Instruction:
Could you print all the entries exactly?

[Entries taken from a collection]
━━━━━━━━━━━━━━━━━━━━
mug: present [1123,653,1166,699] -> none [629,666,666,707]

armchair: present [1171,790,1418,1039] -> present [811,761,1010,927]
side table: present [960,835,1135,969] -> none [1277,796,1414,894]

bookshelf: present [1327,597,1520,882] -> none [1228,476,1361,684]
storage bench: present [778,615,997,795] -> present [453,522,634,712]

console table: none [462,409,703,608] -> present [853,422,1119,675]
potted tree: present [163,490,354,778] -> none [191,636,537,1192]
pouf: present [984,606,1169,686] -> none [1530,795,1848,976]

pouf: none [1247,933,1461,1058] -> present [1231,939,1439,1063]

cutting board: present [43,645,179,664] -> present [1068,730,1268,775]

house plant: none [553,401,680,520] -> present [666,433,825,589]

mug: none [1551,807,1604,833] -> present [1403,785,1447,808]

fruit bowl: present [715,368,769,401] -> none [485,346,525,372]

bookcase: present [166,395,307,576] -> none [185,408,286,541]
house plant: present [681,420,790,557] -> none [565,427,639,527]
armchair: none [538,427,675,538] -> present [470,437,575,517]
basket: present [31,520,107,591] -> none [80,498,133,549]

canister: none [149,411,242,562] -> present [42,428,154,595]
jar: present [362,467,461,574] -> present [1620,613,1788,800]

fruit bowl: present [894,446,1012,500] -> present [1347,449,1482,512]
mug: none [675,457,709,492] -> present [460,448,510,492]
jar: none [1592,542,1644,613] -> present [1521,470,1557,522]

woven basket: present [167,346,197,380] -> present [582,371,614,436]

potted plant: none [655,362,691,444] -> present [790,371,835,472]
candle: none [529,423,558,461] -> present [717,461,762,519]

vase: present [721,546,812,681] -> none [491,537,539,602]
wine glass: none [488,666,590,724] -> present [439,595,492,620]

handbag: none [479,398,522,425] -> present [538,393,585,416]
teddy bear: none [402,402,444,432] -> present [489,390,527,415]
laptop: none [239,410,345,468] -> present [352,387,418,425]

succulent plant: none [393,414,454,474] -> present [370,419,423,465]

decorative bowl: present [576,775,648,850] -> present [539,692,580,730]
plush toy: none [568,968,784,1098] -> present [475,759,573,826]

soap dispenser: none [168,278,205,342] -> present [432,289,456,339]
━━━━━━━━━━━━━━━━━━━━
Answer to the exercise:
mug: present [1123,653,1166,699] -> none [629,666,666,707]

armchair: present [1171,790,1418,1039] -> present [811,761,1010,927]
side table: present [960,835,1135,969] -> none [1277,796,1414,894]

bookshelf: present [1327,597,1520,882] -> none [1228,476,1361,684]
storage bench: present [778,615,997,795] -> present [453,522,634,712]

console table: none [462,409,703,608] -> present [853,422,1119,675]
potted tree: present [163,490,354,778] -> none [191,636,537,1192]
pouf: present [984,606,1169,686] -> none [1530,795,1848,976]

pouf: none [1247,933,1461,1058] -> present [1231,939,1439,1063]

cutting board: present [43,645,179,664] -> present [1068,730,1268,775]

house plant: none [553,401,680,520] -> present [666,433,825,589]

mug: none [1551,807,1604,833] -> present [1403,785,1447,808]

fruit bowl: present [715,368,769,401] -> none [485,346,525,372]

bookcase: present [166,395,307,576] -> none [185,408,286,541]
house plant: present [681,420,790,557] -> none [565,427,639,527]
armchair: none [538,427,675,538] -> present [470,437,575,517]
basket: present [31,520,107,591] -> none [80,498,133,549]

canister: none [149,411,242,562] -> present [42,428,154,595]
jar: present [362,467,461,574] -> present [1620,613,1788,800]

fruit bowl: present [894,446,1012,500] -> present [1347,449,1482,512]
mug: none [675,457,709,492] -> present [460,448,510,492]
jar: none [1592,542,1644,613] -> present [1521,470,1557,522]

woven basket: present [167,346,197,380] -> present [582,371,614,436]

potted plant: none [655,362,691,444] -> present [790,371,835,472]
candle: none [529,423,558,461] -> present [717,461,762,519]

vase: present [721,546,812,681] -> none [491,537,539,602]
wine glass: none [488,666,590,724] -> present [439,595,492,620]

handbag: none [479,398,522,425] -> present [538,393,585,416]
teddy bear: none [402,402,444,432] -> present [489,390,527,415]
laptop: none [239,410,345,468] -> present [352,387,418,425]

succulent plant: none [393,414,454,474] -> present [370,419,423,465]

decorative bowl: present [576,775,648,850] -> present [539,692,580,730]
plush toy: none [568,968,784,1098] -> present [475,759,573,826]

soap dispenser: none [168,278,205,342] -> present [432,289,456,339]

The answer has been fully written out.